The Impact of Upgrade
I believe that post-Y2K there is a significant latent demand to upgrade PCs and software that could have a dramatic impact on the economy as a whole. If consumers and businesses upgrade it could drive Intel and others to raise capital expenditures. The US consumer has saved the economy so far, but capital spending has been the lagging indicator. If it increases the market may rapidly move from backwardation to contango.
Upgrade will happen for 3 reasons:
- Latent demand: 1/3 of PCs are more than 4 years old
- Office 11: Jon Udell writes that: Now Office 11 wants to erase the differences between XML documents written and read by people using desktop applications, and XML documents produced and consumed by databases and Web services. Phil Windley, someone that fits the buyer profile, writes that "The fact is, Microsoft may have finally seceded in doing with product development what they couldn't do with oppressive licensing and software audits: given us a reason to buy their stuff (I hope someone in Redmond is paying attention)." Also see Phil's recent post on Office 11 & Unstructured Data.
- New Apps: A reason that is usually obvious, but the economic downturn has held back innovation.
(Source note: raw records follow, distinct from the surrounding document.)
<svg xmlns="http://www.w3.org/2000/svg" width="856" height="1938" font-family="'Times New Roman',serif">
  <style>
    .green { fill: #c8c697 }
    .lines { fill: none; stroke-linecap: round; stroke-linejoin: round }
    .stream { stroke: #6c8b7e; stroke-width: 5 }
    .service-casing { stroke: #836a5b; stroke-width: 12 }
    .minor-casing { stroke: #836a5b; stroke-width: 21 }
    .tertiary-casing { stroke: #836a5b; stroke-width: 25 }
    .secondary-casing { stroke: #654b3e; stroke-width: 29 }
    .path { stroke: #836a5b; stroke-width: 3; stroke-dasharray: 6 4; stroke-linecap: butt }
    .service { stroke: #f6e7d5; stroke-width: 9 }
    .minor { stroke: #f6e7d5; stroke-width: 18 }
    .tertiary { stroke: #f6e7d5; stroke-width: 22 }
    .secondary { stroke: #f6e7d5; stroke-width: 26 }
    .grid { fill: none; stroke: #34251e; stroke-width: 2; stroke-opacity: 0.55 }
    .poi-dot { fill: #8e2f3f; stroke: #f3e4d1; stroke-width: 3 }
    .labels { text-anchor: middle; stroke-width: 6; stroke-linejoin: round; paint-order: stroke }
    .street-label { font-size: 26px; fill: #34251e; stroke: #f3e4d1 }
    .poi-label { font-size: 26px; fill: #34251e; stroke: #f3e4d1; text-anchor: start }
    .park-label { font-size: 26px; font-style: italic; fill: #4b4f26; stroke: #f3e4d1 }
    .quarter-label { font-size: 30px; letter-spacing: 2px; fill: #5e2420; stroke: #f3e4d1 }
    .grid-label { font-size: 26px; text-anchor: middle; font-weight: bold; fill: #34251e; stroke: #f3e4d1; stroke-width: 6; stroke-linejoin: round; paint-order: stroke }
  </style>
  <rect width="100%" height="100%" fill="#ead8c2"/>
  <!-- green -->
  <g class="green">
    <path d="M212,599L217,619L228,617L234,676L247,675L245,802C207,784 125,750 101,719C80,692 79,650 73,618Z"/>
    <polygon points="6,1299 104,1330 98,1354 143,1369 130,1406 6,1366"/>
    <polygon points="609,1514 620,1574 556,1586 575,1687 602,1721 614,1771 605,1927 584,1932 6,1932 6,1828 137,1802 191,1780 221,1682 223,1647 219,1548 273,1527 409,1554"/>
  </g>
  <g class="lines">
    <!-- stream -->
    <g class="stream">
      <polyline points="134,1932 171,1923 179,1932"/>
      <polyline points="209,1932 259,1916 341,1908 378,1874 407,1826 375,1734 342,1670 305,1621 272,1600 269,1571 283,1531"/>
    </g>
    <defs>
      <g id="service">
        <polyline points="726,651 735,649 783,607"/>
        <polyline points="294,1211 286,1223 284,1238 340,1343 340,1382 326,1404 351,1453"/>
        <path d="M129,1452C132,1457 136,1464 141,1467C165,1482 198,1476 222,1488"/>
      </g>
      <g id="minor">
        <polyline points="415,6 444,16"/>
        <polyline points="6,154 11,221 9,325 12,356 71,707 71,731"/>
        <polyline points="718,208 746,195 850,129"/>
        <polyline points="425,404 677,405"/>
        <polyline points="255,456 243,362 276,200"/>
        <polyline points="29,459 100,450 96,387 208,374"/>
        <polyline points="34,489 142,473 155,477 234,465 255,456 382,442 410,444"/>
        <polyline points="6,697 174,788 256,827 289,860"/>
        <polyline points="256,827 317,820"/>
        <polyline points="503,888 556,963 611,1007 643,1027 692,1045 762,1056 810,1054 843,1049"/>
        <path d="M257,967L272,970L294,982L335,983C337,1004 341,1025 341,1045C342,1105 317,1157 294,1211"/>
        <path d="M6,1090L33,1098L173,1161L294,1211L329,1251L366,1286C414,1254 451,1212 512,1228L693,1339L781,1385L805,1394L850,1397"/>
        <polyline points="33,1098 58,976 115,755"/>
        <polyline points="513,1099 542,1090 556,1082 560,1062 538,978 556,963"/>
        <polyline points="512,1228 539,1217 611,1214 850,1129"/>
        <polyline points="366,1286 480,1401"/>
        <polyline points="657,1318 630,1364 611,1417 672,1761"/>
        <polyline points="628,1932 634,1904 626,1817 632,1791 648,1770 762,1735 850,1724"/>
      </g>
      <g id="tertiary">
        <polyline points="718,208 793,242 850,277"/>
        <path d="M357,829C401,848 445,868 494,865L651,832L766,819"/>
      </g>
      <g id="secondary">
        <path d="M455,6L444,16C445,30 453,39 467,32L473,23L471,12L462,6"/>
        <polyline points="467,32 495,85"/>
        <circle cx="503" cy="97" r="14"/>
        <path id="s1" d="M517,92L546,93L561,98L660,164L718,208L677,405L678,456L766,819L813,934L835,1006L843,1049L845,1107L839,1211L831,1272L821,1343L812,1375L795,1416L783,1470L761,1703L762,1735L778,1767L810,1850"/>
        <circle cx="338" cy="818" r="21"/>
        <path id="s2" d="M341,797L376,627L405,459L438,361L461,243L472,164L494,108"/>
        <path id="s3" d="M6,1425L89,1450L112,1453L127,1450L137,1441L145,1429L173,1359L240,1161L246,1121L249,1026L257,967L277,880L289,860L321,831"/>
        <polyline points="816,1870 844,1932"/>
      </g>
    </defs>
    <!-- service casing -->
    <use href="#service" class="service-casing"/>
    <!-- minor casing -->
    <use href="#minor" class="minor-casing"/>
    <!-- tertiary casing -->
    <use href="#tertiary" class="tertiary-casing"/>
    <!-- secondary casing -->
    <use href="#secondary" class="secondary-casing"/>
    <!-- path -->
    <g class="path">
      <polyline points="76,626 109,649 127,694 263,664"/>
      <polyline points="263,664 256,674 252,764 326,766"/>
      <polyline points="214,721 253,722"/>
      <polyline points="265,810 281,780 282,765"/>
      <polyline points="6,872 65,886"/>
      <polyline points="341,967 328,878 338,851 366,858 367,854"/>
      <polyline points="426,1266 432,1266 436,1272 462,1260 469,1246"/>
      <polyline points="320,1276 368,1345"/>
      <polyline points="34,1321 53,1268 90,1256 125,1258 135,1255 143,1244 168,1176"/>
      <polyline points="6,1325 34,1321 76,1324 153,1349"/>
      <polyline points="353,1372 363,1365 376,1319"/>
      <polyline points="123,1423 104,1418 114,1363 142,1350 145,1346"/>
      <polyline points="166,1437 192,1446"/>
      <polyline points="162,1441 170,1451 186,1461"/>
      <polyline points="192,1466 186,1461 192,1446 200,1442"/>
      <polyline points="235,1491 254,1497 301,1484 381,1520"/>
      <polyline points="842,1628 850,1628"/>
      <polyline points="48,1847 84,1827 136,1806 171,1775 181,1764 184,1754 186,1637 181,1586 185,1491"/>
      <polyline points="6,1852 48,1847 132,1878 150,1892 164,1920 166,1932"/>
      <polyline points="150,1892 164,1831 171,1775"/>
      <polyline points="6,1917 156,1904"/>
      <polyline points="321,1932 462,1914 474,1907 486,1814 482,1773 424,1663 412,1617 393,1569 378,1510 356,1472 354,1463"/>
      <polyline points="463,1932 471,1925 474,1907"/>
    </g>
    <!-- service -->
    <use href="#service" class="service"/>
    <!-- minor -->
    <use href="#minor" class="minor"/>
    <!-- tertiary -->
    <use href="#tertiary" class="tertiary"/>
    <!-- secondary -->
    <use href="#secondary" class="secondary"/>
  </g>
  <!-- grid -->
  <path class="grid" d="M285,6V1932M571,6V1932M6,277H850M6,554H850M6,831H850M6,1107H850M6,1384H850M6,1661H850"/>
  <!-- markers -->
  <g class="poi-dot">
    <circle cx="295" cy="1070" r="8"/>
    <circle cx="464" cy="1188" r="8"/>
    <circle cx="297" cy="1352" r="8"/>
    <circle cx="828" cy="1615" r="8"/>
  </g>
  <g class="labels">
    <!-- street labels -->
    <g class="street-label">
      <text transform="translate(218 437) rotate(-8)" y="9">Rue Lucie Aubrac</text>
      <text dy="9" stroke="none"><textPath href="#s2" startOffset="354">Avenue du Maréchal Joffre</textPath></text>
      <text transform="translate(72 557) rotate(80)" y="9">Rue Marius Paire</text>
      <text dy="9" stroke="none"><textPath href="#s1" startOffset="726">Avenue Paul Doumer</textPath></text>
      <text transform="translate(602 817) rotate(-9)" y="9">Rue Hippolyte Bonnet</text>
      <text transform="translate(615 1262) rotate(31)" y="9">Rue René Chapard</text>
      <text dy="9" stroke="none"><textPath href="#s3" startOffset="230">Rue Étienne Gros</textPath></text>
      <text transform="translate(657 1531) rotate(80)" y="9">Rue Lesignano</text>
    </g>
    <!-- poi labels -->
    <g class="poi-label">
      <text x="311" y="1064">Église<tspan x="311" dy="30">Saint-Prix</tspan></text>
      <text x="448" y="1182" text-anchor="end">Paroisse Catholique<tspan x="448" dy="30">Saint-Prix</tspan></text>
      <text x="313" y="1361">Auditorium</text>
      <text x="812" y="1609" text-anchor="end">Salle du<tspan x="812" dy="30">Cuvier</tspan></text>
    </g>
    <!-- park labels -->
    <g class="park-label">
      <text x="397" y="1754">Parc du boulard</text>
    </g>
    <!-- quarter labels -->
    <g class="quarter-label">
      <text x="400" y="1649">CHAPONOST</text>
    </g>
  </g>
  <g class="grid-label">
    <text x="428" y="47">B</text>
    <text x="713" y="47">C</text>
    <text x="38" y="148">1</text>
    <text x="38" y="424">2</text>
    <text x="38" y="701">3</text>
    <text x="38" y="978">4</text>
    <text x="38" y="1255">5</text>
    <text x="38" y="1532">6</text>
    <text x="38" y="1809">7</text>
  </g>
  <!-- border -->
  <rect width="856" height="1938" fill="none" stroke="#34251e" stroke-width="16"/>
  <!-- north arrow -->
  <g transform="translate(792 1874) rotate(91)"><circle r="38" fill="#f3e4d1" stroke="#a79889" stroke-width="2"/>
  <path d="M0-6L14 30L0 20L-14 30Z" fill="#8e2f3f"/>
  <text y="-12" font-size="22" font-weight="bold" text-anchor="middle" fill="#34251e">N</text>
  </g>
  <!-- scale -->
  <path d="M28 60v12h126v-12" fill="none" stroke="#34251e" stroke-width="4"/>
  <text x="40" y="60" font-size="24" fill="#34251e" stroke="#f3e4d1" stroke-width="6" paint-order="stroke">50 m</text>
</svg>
What is encouraging are the exceptionally great products like Groove and smaller startups leveraging other platforms like Office, Outlook, Radio and Groove. I recently began demoing Groove and while its too MS specific and closed for me, its a fantastic product. The funny thing about it is that its prompting me to upgrade Office because of configuration errors between Groove and my older version of Word. Now Im not the average user, but I have found that recently Im multitasking at a new level: with Outlook, Explorer, Radio and Groove constantly running regardless of other productivity apps Im working in. This is beginning to strain my aging PC.
There might be better reasons as well, but when an en-mass upgrade cycle happens, the diffusion of capital spending that ensues would be the penultimate spark for recovery.